[What is expected]
Reproduce every entry below verbatim, but omit the pictures from your answer.

[Source data]
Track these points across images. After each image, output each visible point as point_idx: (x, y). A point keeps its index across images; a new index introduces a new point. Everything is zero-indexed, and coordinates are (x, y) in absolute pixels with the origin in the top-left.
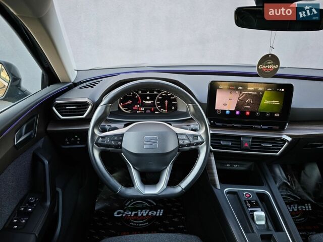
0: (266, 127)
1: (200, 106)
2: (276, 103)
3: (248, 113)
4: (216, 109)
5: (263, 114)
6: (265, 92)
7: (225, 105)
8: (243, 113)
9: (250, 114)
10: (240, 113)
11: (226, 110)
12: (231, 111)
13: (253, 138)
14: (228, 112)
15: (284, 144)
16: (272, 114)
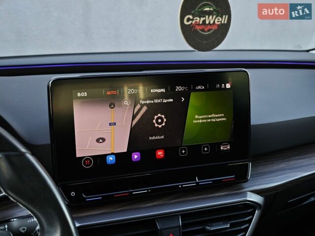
0: (208, 181)
1: (33, 154)
2: (218, 118)
3: (160, 153)
4: (77, 156)
5: (195, 149)
6: (192, 94)
7: (101, 140)
8: (148, 154)
9: (165, 154)
10: (142, 156)
11: (105, 156)
12: (118, 156)
13: (185, 215)
14: (111, 159)
15: (253, 214)
16: (215, 146)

[Solution for this task]
Track these points across images. After each image, output each visible point as point_idx: (x, y). A point keeps its index across images; a new index introduces a new point. Everything is zero-indexed, and coordinates are (x, y) in absolute pixels with the origin in the top-left.
0: (266, 127)
1: (200, 106)
2: (276, 103)
3: (248, 113)
4: (216, 109)
5: (263, 114)
6: (265, 92)
7: (225, 105)
8: (243, 113)
9: (250, 114)
10: (240, 113)
11: (226, 110)
12: (231, 111)
13: (253, 138)
14: (228, 112)
15: (284, 144)
16: (272, 114)
0: (208, 181)
1: (33, 154)
2: (218, 118)
3: (160, 153)
4: (77, 156)
5: (195, 149)
6: (192, 94)
7: (101, 140)
8: (148, 154)
9: (165, 154)
10: (142, 156)
11: (105, 156)
12: (118, 156)
13: (185, 215)
14: (111, 159)
15: (253, 214)
16: (215, 146)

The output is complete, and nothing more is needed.